Ночные смены | страница 59



— Отработался? — спросила она. — Сбрасывай свою дерюжку, мойся и садись за стол. Я тут нажарила картошки.

Запах жареной картошки с луком — этого коронного блюда не только военных лет — ударил в нос, как только Алексей переступил порог. Что могло быть вкуснее? И где мать сумела раздобыть жира? Но он тут же вспомнил о сале, которое принесла Настя. Однако Ольга Александровна, заметив немой вопрос сына, поставила сковородку на стол и уточнила:

— Оставалось на донышке бутылки хлопковое масло, вот и решила порадовать тебя. Садись, пока горячая.

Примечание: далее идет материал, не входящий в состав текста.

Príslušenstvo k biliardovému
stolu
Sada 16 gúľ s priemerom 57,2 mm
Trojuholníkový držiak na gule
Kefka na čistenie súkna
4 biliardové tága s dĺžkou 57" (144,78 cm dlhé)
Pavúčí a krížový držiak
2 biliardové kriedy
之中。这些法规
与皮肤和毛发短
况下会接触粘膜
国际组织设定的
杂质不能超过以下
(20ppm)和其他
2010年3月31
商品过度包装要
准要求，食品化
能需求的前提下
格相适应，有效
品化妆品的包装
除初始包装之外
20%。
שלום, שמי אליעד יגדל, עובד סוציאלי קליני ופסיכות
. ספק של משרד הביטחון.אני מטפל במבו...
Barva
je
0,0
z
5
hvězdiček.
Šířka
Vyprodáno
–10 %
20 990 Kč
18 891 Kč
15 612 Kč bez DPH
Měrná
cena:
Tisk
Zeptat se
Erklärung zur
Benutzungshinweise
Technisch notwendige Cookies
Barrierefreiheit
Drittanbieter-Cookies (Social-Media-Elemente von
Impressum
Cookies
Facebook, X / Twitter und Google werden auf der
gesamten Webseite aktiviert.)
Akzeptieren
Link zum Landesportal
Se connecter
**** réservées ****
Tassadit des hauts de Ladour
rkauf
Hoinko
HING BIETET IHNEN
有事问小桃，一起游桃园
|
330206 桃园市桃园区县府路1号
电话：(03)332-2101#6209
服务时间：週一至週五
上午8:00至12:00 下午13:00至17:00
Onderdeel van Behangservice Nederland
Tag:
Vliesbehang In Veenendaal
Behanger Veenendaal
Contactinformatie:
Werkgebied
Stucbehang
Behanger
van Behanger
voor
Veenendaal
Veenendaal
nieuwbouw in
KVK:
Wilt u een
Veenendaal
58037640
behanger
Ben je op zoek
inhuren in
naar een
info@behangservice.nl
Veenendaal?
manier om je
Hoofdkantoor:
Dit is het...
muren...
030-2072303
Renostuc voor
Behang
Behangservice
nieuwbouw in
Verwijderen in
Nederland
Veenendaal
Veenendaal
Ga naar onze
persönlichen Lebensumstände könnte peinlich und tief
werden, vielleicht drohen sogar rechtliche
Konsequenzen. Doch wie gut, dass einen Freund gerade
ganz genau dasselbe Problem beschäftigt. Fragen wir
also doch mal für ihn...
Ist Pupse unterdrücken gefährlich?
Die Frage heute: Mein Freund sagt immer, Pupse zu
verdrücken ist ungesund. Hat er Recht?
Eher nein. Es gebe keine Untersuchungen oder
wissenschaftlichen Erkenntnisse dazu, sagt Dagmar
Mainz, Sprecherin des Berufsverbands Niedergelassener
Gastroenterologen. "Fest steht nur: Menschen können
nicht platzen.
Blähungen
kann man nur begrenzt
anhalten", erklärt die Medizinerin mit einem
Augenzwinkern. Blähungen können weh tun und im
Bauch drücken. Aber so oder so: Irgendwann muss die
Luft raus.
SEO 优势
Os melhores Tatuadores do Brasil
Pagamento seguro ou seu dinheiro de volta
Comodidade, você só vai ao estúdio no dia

И Алексей уже сидел за столом и с понятной жадностью изголодавшегося человека быстро поддевал вилкой крупно нарезанные золотистые ломтики картошки.

Ольга Александровна сидела в своем любимом старом кресле и вязала крючком. Говорила она в последнее время мало, часто углублялась в свои думы, иногда тихо вздыхала. Каждый раз Алексей спрашивал: «Что это ты, мам?» Спрашивал и тут же корил себя за нелепость вопроса. Он знал, что ответит мать, знал, о чем она неотрывно думает. Где-то на фронте был ее любимый сын Владимир, в трудовой армии — муж. Письма от того и другого приходили редко, а война есть война: каждую минуту может случиться непоправимое, и что тогда?.. Тогда мама не выдержит. Да и ему, Алексею, было тревожно думать о брате, ежеминутно подвергавшемся опасности. А помочь ему невозможно. Нельзя сейчас помочь какому-то одному конкретному человеку. Надо помогать всем сразу, надо спасать не кого-то одного, близкого или родного человека, а всех, всю страну. Цивилизацию, о которой говорил Тихомиров. А для этого нужно подняться рано утром, добраться до завода, выстоять у станка двенадцать, а может быть, и восемнадцать часов. И так день за днем, недоедать, выбиваться из сил, восстанавливать их кое-как и снова вставать к станку. Надо было поступать только так, и так он поступал. Как все. Важно, чтобы не рвалась жилка терпения и выносливости. Вот если оборвется она, тогда дрогнет и вера в светлый исход.

Лежа в полутьме на диване, пружины которого жестоко впивались в ребра, Алексей еще раз вспомнил о Тихомирове. Хорошо бы завтра прийти не в тихий цех нормалей, а в свой, к своему станку. Что ему до мастера Круглова, до его презрительных взглядов? Галина, наверное, права: каждая крохотная нормаль так же нужна, как и он сам, как детали, которые сходят с его станка. И вспомнились Алексею серебристые крылья бомбардировщиков, люди, вгоняющие тысячи заклепок в грозные летающие крепости.